Critique de DVD – Britannia Series I & II


Rachel Bellwoar passe en revue les première et deuxième séries de Britannia…

Beaucoup de prophéties pourraient être plus précises. La plupart n’ont pas d’excuse pour être vague, mais vous ne pouvez pas exactement blâmer une prophétie lorsque l’Elu n’a pas de nom. Pour cela, le blâme incombe uniquement aux Romains qui ont envahi la Bretagne lors de la cérémonie du solstice de Cait. Techniquement, Cait (Eleanor Worthington-Cox) n’est plus Cait. Elle a abandonné ce nom, en reconnaissance de sa transition vers la féminité, mais même si elle utilise encore Cait, à l’occasion, quand elle a besoin de passer par quelque chose, la vérité est qu’elle est sans nom. Quel que soit son nouveau nom, les Romains se sont assurés qu’elle aurait du mal à l’apprendre, mais vous n’avez pas besoin d’un nom pour vous mettre sous la peau de quelqu’un, tout comme une prophétie n’a pas besoin d’être vraie, car tant que quelqu’un le croit.

Foi et magie. Ce sont les pierres angulaires de Sky et d’Amazon Prime Britannia, une émission de fiction historique sur l’invasion romaine qui s’y est déroulée en 43 après JC (l’implication d’Amazon s’est arrêtée après la première saison, mais l’émission a été renouvelée pour une troisième saison). Beaucoup de détails sur cette invasion sont inconnus. Habituellement, avec la fiction historique, vous recherchez des endroits où le spectacle diverge de la vérité, mais ce que font les créateurs de la série, Jez Butterworth, Tom Butterworth et James Richardson (et ils en parlent un peu dans les bonus du DVD) comble un vide. L’absence d’enregistrement historique donne à la série la liberté de spéculer (et ils le font beaucoup, donc regarder cette série pour une précision historique est probablement une erreur).

Quoi Britannia ne parle que de l’humanité et bien que la plupart des situations soient hypothétiques, elles semblent possibles. La première saison traite des Cantii et des Regni, deux tribus celtiques en guerre qui refusent de mettre leur querelle de côté afin de vaincre un ennemi commun, le général Aulus Plautius (David Morrissey).

Ce qui est frappant dans cette émission, c’est qu’il y a deux niveaux de visionnage. Il y a celui où la magie est réelle et Aulus est en fait Lokka le grand démon de la terre et les appeler « diable romain » n’est pas seulement une insulte, et puis il y a la façon froide de voir les choses, où la foi peut expliquer beaucoup de ce qui se produit. Cela et la consommation de drogue (« Hurdy Gurdy Man » de Donovan est la chanson thème de la première saison).
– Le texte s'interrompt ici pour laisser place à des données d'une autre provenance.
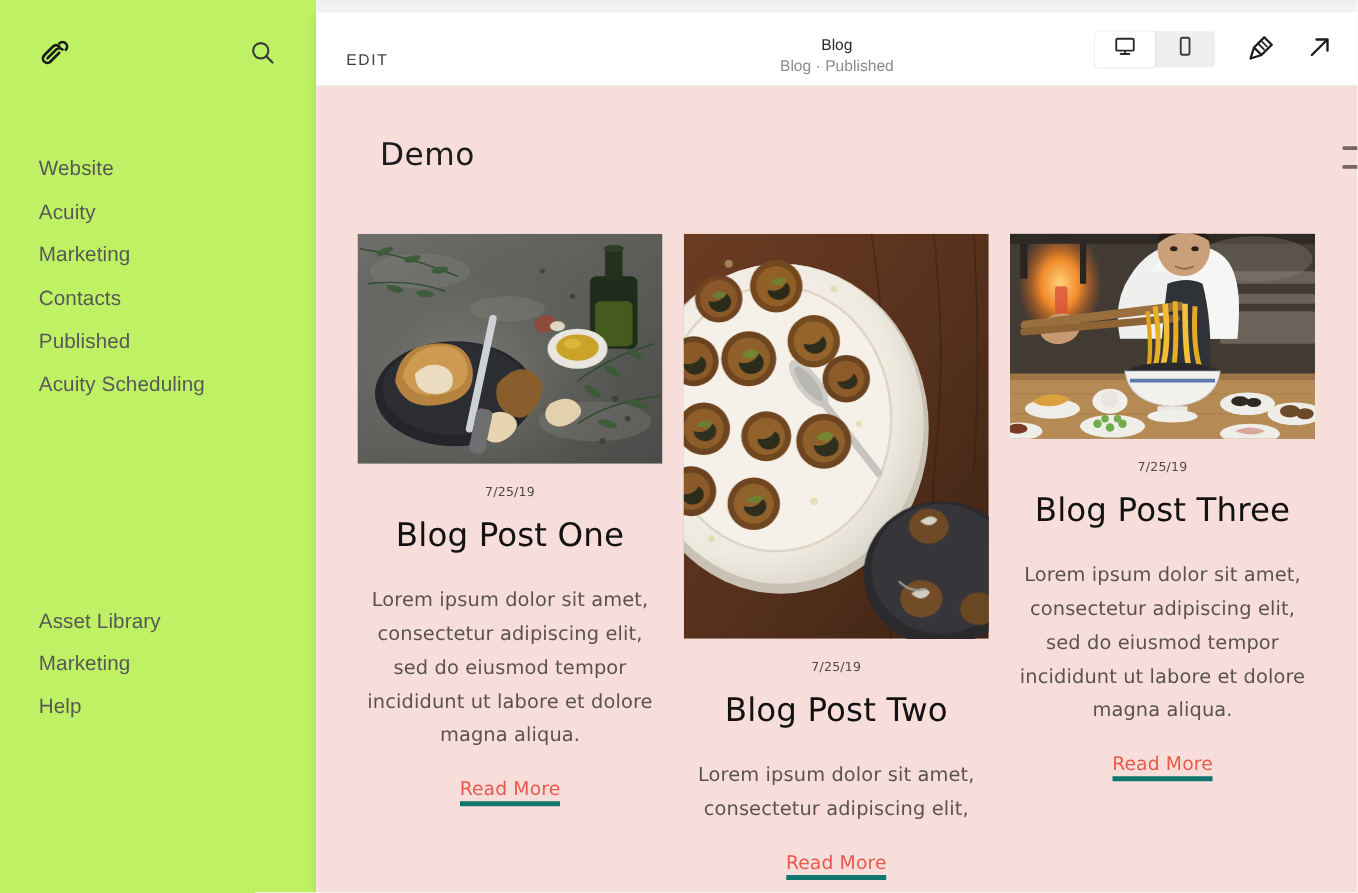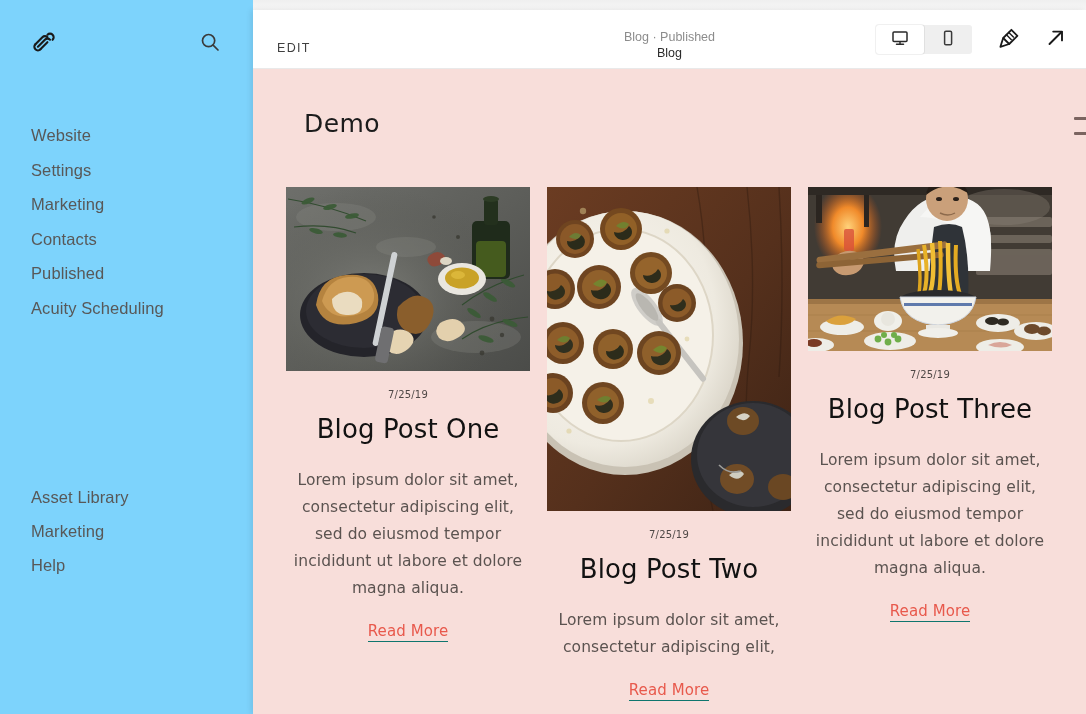--- a/index.html
+++ b/index.html
@@ -192,8 +192,8 @@
       <div id="tb-edit">EDIT</div>
 
       <div id="tb-center">
+        <div id="tb-title">Blog</div>
         <div id="tb-sub">Blog · Published</div>
-        <div id="tb-title">Blog</div>
       </div>
 
       <div id="tb-toggle">

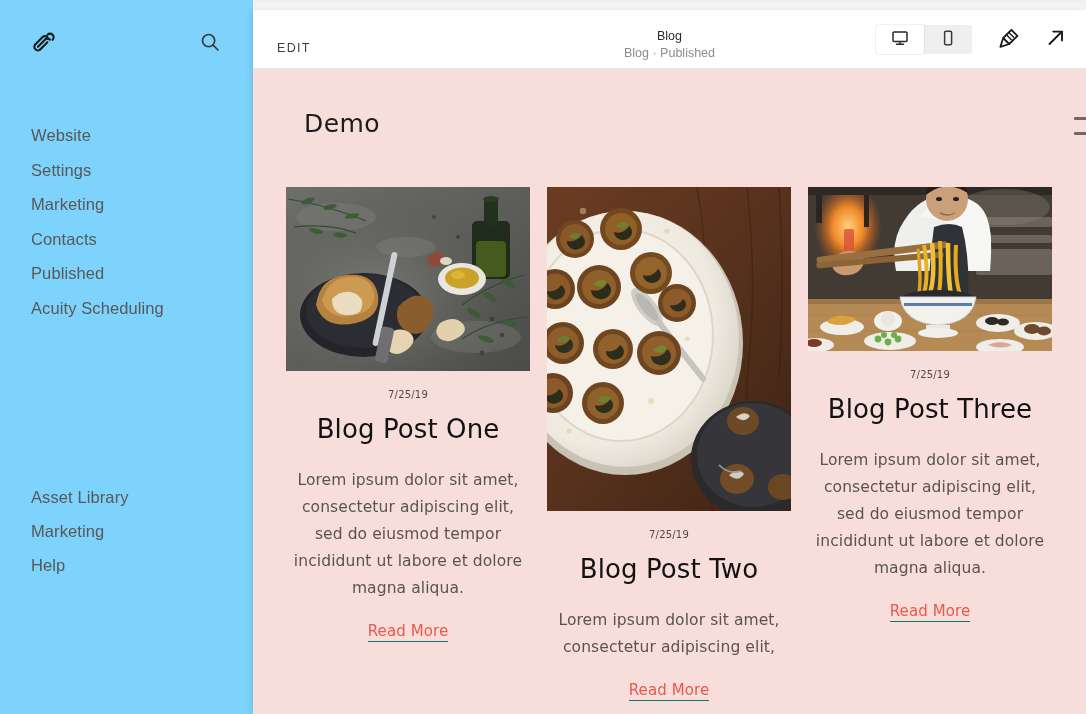--- a/index.html
+++ b/index.html
@@ -14,7 +14,7 @@
   
   #sidebar {
     position:absolute; left:0; top:0; width:253px; height:714px;
-    background:#7dd3fc;
+    background:#bef264;
   }
   .sb-logo {
     position:absolute; left:30px; top:28px; width:28px; height:28px;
Peut-être que les druides parlent pour les dieux de la Terre. Peut-être que leur chef, Veran (Mackenzie Crook), est un menteur égoïste, mais tant que les gens écoutent ce qu’il dit (y compris Aulus, qui passe de plus en plus de temps à chercher Cait, la jeune fille qu’il a vue dans les enfers comme une menace pour sa domination), sa voix détient le pouvoir. Dans la saison deux, le frère de Veran, Harka (également joué par Crook), rejoint le casting, créant le besoin d’une autre évaluation de qui sont les bons et les méchants.

Alors que l’industrie continue de chercher la prochaine Jeu des trônes, les fans qui ont apprécié la dynamique entre le Chien et Arya vont adorer la relation entre Cait et son tuteur, Divis (Nikolaj Lie Kaas). Britannia ne perd pas non plus la trace de son large casting, et surtout dans la saison deux trouve des moments pour développer et étendre la vie de certains des personnages de soutien.

Partie Le dernier royaume, partie Les tout-puissants Johnsons (en termes de ton et de personnages essayant de faire face à des destins plus larges), les séries I et II de Britannia sont disponibles sur DVD chez Acorn au Royaume-Uni.